The Air Force also said its headquarters staff would lose 734 positions, including 522 positions in the National Capital Region.

Of the 3,459 positions being eliminated worldwide, 923 of those are coming from personnel who provide installation and mission support. The Air Force is creating a new center to handle much of those responsibilities, which will have a staff of 350. The Air Force has not specified where that center will be located, although it will report to Air Force Materiel Command, which is headquartered at Wright-Patterson.

The Air Force has not said how many of the positions being eliminated will be civilians, but it said would offer early retirement and voluntary separation incentive pay program to get civilians to leave.

At Joint Base Langley-Eustis, which also plays host to a major Army command, about 6,100 civilians work for the Defense Department on base.
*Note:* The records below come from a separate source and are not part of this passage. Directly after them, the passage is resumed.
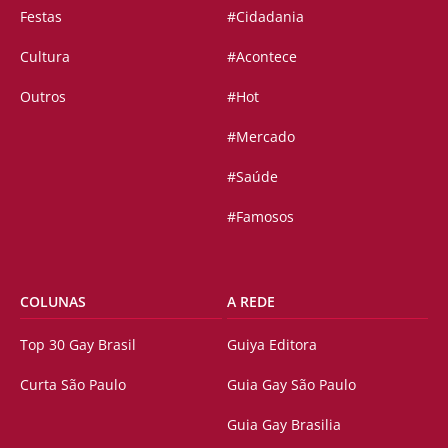
Festas
#Cidadania
Cultura
#Acontece
Outros
#Hot
#Mercado
#Saúde
#Famosos
COLUNAS
A REDE
Top 30 Gay Brasil
Guiya Editora
Curta São Paulo
Guia Gay São Paulo
Guia Gay Brasilia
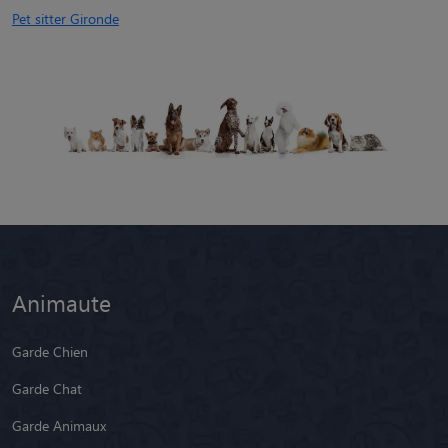
Pet sitter Gironde
Animaute
Garde Chien
Garde Chat
Garde Animaux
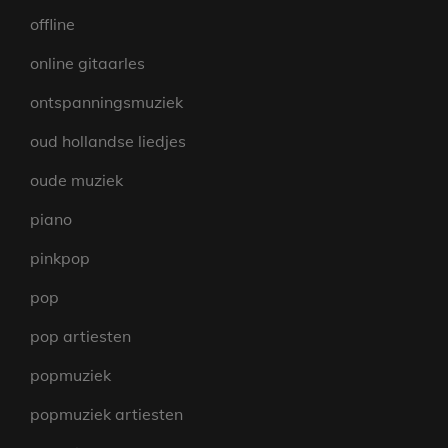
offline
online gitaarles
ontspanningsmuziek
oud hollandse liedjes
oude muziek
piano
pinkpop
pop
pop artiesten
popmuziek
popmuziek artiesten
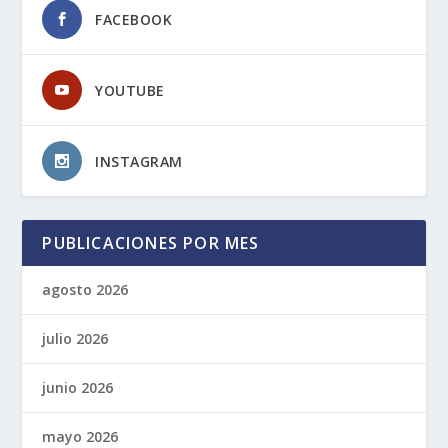
FACEBOOK
YOUTUBE
INSTAGRAM
PUBLICACIONES POR MES
agosto 2026
julio 2026
junio 2026
mayo 2026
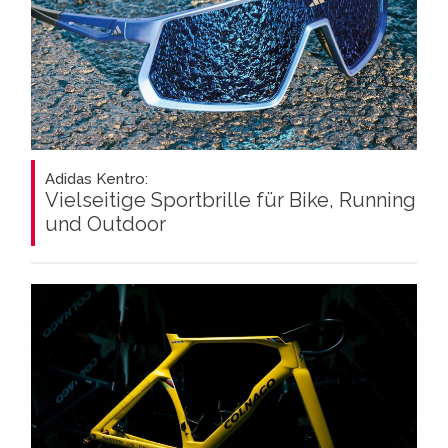
Adidas Kentro:
Vielseitige Sportbrille für Bike, Running
und Outdoor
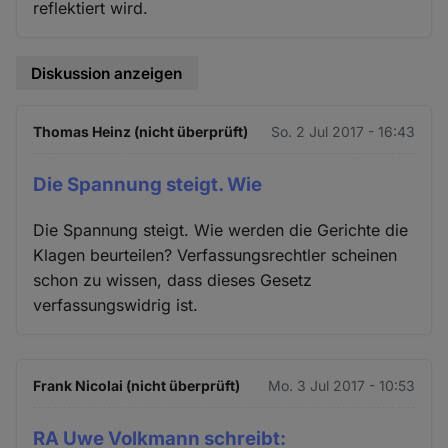
reflektiert wird.
Diskussion anzeigen
Thomas Heinz (nicht überprüft)
So. 2 Jul 2017 - 16:43
Die Spannung steigt. Wie
Die Spannung steigt. Wie werden die Gerichte die
Klagen beurteilen? Verfassungsrechtler scheinen
schon zu wissen, dass dieses Gesetz
verfassungswidrig ist.
Frank Nicolai (nicht überprüft)
Mo. 3 Jul 2017 - 10:53
RA Uwe Volkmann schreibt:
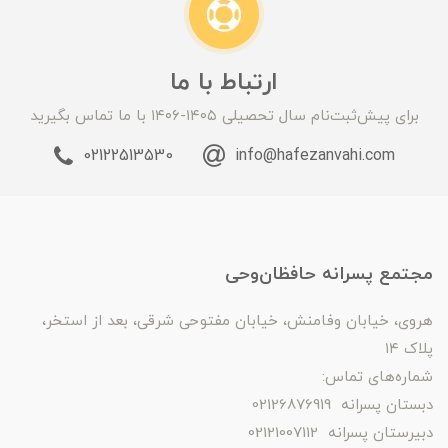
ارتباط با ما
برای پیش‌ثبت‌نام سال تحصیلی ۱۴۰۵-۱۴۰۶ با ما تماس بگیرید
02122513530
info@hafezanvahi.com
مجتمع پسرانه حافظان‌وحی
هروی، خیابان وفامنش، خیابان مفتوحی شرقی، بعد از استخر،
پلاک ۱۴
شماره‌های تماس:
دبستان پسرانه 02126876919
دبیرستان پسرانه 02121007112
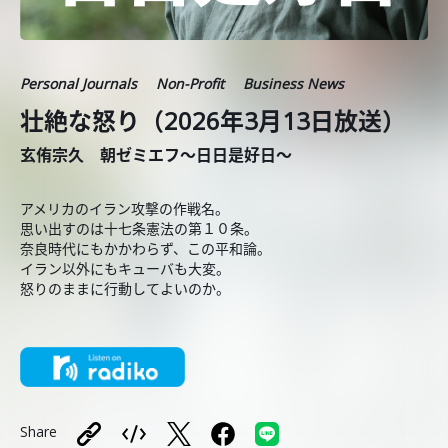
Personal Journals
Non-Profit
Business News
壮絶な怒り（2026年3月13日放送）
玄侑宗久 朝ゼミエフ～日日是好日～
アメリカのイラン攻撃の作戦名。
思い出すのは十七条憲法の第１０条。
奈良時代にもかかわらず、この平和論。
イラン以外にもキューバも大変。
怒りのままに行動してよいのか。
Share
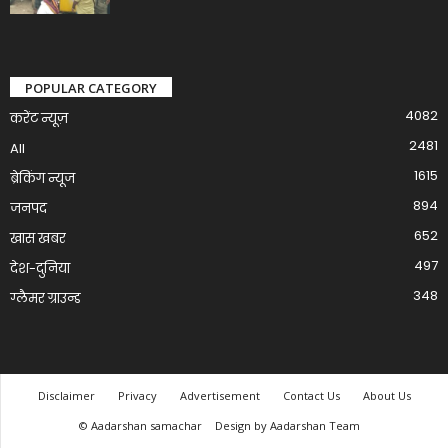
POPULAR CATEGORY
4082
करेंट न्यूज़
2481
All
1615
ब्रेकिंग न्यूज
894
जनपद
652
खास खबर
497
देश-दुनिया
348
ग्लैमर ग्राउन्ड
Disclaimer
Privacy
Advertisement
Contact Us
About Us
© Aadarshan samachar
Design by Aadarshan Team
The installation has about 17,000 military personnel.

Craig Quigley, executive director of the Hampton Roads Federal Facilities and Military Alliance in Virginia, said it’s too early to tell how much of an impact the cuts will have on the heavily military-dependent region.

“We have a number, but I don’t know yet what that means as far as specifically identifying the impacts locally,” he said. “Are those 742 billets, are some number of them currently unfilled and they’re simply not going to be filled? Or does every one of the 742 have a person in it today?”

Other installations losing positions under the plan announced Monday include 167 at Barksdale Air Force Base, Louisiana; 27 at Hill Air Force Base, Utah; 19 at Joint Base Charleston, South Carolina; 31 at Maxwell Air Force Base, Alabama; and 22 at Hurlburt Field, Florida.